- [Trecho selecionado]
============

Em agosto de 1961, Jânio Quadros renunciou à presidência da República na esperança de voltar ao poder nos braços do povo, e de costas para a democracia.
Agora, em agosto de 2016, Dilma Rousseff foi afastada da presidência da República por decisão dos 61 senadores que se prestaram a consumar o golpe que permite ao vice, Michel Temer, assumir usurpadoramente o comando do país.
Não me espanta a decisão do Senado nem as infundadas alegações de que Dilma teria cometido crime de responsabilidade fiscal. O que me surpreende é a apatia de um povo beneficiado pelos 13 anos de governo do PT.
Onde estão os 45 milhões de brasileiros que, graças aos programas sociais, se libertaram da miséria? Onde estão os trabalhadores que, anualmente, tiveram seus salários atualizados acima da inflação? Onde estão os jovens que chegaram ao ensino superior graças ao Enem, ao Fies, ao sistema de cotas?
Fora algumas manifestações pontuais nas grandes cidades do país, não houve reação popular ao golpe parlamentar. Como não houve ao golpe militar dos idos de abril de 1964.
Nós erramos. Não demos consistência política aos programas sociais. Ensinamos a pescar, não a pensar. Os bens materiais que erradicaram a miséria não vieram acompanhados de bens simbólicos que suprimissem a indigência da consciência. A fome de pão foi saciada, não a de beleza.
O PT nasceu com o propósito de "organizar a classe trabalhadora". Chegou ao poder graças aos movimentos sociais. Mas não soube valorizar o que lhe daria sustentabilidade política. Não houve estratégia para desarticular os atuais protagonistas do golpe.
Acreditou nas alianças com os inimigos de classe. Fez demasiadas concessões a quem tinha por objetivo desbancar o PT e retomar o controle da máquina do Estado. Trocou a estratégia por meras conquistas eleitorais. Abriu mão do projeto histórico por meras táticas de acomodação no governo.

============

Registros de um conjunto de dados
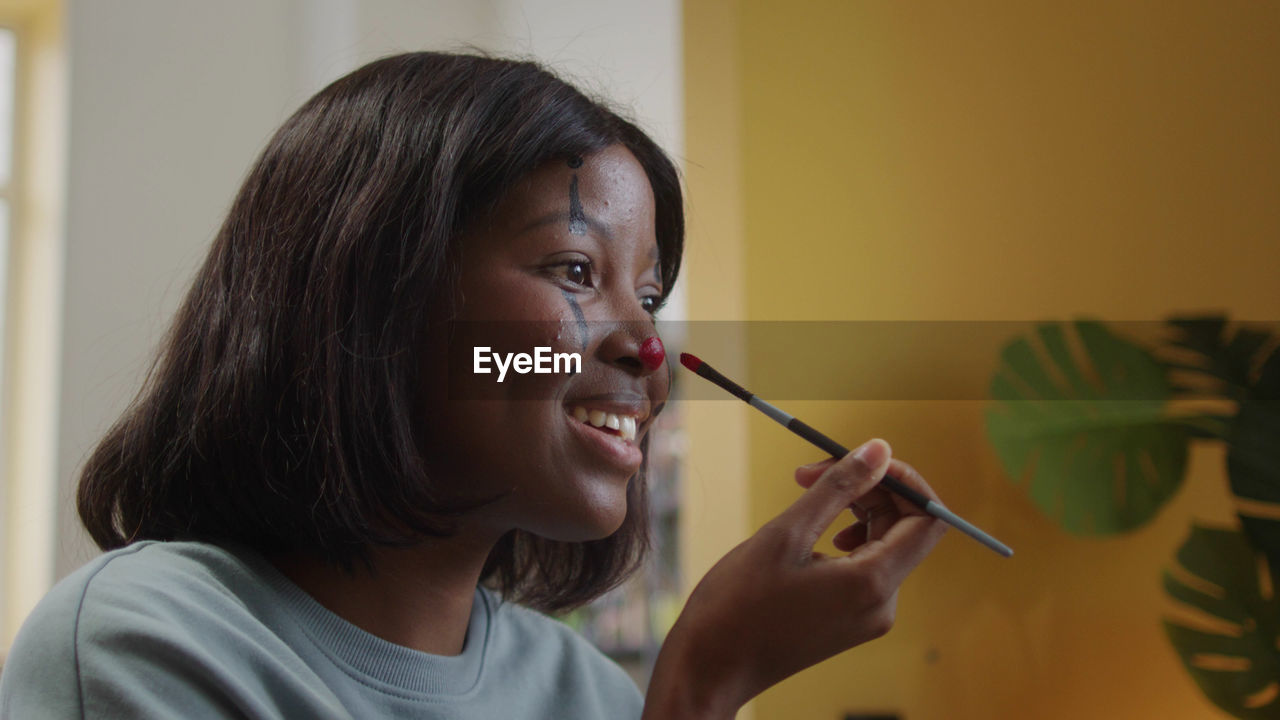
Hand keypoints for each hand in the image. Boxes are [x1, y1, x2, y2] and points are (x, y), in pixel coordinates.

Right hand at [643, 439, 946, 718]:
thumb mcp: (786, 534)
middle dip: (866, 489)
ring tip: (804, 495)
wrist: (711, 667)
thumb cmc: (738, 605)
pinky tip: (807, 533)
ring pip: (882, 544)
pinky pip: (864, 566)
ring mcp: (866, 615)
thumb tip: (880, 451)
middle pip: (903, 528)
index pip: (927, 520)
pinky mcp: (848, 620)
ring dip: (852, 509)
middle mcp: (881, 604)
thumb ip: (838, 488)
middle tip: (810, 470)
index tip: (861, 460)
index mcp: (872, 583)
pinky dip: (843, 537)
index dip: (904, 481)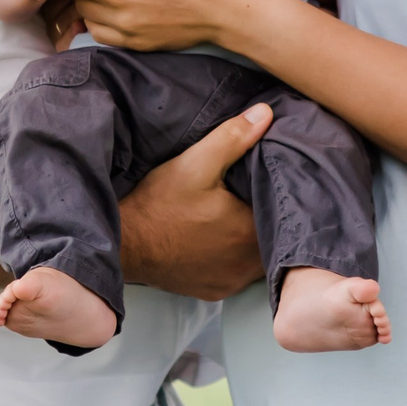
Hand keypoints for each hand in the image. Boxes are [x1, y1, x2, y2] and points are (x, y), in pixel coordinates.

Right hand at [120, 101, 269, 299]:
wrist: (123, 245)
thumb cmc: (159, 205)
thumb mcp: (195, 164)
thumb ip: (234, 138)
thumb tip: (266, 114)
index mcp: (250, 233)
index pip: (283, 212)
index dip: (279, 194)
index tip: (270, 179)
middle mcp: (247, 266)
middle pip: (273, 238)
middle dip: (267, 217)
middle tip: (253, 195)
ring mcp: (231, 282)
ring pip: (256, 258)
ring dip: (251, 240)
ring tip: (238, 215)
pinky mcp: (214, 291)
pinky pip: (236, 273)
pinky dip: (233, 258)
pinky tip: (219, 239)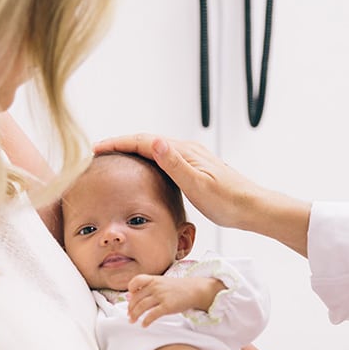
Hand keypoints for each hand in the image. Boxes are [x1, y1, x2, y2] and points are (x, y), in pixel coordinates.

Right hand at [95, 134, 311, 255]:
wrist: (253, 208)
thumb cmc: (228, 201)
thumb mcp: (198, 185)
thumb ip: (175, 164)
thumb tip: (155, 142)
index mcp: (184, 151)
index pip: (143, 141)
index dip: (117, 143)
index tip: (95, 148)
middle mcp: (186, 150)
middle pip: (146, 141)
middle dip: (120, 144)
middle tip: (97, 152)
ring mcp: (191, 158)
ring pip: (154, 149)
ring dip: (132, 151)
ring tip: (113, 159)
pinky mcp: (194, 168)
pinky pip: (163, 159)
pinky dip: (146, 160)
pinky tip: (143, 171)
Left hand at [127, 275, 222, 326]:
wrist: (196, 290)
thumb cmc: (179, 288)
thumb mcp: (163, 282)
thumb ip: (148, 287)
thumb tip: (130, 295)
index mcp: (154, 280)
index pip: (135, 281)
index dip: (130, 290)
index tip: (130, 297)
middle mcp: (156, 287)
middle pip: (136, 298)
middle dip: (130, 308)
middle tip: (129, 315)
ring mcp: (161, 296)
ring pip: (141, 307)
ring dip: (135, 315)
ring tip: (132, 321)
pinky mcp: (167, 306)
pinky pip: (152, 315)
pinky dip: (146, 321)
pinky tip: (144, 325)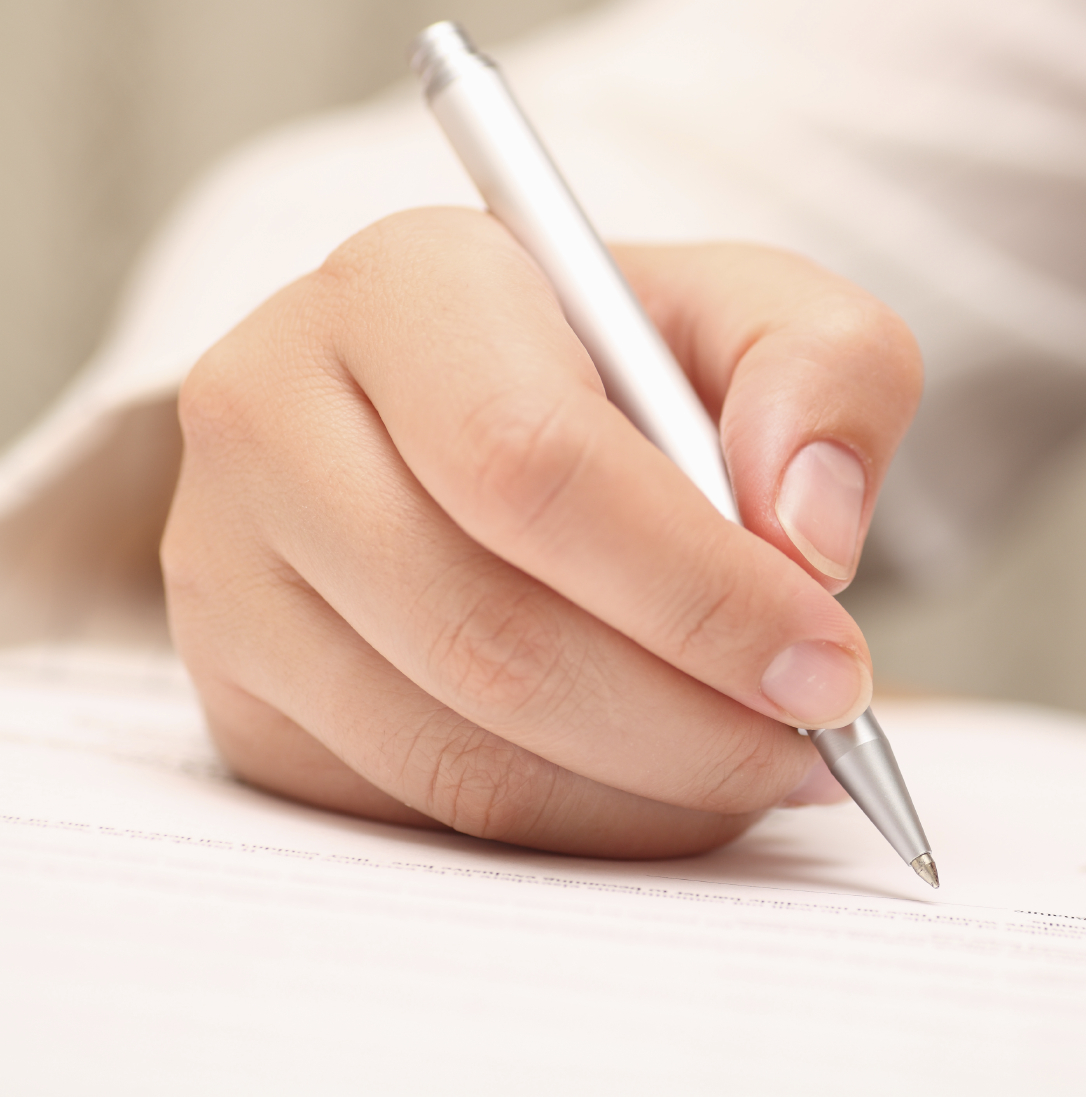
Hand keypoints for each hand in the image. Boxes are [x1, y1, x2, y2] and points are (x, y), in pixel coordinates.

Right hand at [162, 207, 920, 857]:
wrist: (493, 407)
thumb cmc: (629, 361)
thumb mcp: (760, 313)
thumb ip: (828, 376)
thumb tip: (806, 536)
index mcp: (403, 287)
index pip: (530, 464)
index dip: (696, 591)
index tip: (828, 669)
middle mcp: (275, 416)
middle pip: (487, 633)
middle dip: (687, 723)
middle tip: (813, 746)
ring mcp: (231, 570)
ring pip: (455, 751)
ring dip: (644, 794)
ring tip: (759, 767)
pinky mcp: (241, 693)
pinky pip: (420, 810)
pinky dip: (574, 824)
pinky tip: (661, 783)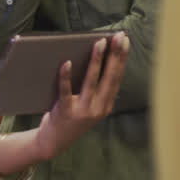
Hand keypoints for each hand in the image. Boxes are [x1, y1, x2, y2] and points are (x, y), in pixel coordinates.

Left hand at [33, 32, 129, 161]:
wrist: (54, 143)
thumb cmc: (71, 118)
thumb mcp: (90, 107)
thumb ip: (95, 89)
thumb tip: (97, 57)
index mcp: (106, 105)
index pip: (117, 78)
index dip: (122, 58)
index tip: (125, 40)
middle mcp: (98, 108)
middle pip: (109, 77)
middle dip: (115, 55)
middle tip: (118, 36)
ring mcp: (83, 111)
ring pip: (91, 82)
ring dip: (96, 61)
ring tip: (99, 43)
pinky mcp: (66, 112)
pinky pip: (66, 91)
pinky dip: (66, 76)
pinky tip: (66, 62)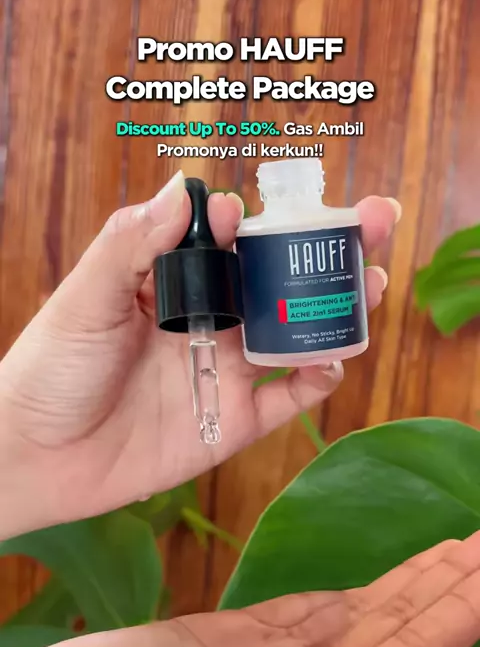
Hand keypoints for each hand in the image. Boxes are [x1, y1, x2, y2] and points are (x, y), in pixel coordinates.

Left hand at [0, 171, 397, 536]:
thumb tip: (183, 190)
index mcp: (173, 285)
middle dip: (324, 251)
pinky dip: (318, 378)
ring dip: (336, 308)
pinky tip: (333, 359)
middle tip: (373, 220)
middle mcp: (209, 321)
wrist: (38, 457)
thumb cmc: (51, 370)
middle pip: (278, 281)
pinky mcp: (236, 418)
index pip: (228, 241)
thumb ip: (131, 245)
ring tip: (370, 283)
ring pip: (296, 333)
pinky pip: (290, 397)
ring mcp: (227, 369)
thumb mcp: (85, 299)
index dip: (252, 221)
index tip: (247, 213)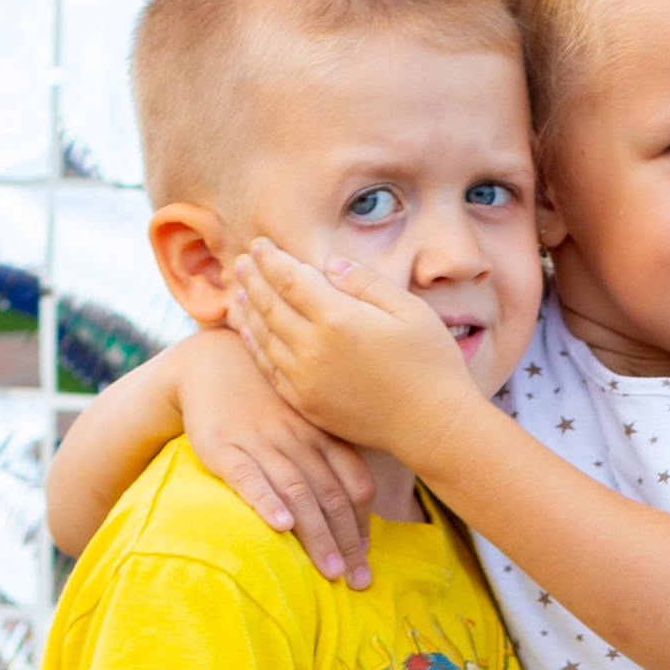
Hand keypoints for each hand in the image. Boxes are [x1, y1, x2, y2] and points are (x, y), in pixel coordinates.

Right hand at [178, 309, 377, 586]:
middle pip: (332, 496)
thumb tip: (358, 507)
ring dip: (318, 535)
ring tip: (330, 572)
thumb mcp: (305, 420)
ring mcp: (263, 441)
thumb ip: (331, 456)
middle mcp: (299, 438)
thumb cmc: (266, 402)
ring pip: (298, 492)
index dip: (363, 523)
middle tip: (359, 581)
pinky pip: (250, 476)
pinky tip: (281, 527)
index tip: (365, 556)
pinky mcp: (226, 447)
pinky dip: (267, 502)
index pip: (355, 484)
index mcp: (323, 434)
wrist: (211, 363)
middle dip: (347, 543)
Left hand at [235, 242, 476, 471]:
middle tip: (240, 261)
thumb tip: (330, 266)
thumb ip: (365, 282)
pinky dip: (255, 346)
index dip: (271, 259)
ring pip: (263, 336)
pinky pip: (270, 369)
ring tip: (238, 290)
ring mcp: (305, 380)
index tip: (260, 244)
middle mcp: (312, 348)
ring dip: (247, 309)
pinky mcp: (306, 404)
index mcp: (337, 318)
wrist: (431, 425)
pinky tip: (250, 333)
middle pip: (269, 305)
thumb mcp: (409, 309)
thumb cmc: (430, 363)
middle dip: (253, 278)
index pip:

============

- [Enunciado]
Diga se cada afirmação concorda com o trecho selecionado, respondendo sim ou não e citando literalmente as palavras do trecho que decidem a questão. 1. Dilma Rousseff foi afastada da presidência por decisão de 61 senadores. 2. Houve ampla reação popular ao golpe parlamentar em todo o país. 3. O PT nasceu com o propósito de organizar a classe trabalhadora. Responda com base somente no trecho selecionado.

- [Resposta]
1. Sim: "Dilma Rousseff foi afastada da presidência da República por decisão dos 61 senadores".
2. Não: "Fora algumas manifestações pontuais nas grandes cidades do país, não houve reação popular ao golpe parlamentar."
3. Sim: "O PT nasceu com o propósito de "organizar a classe trabalhadora"."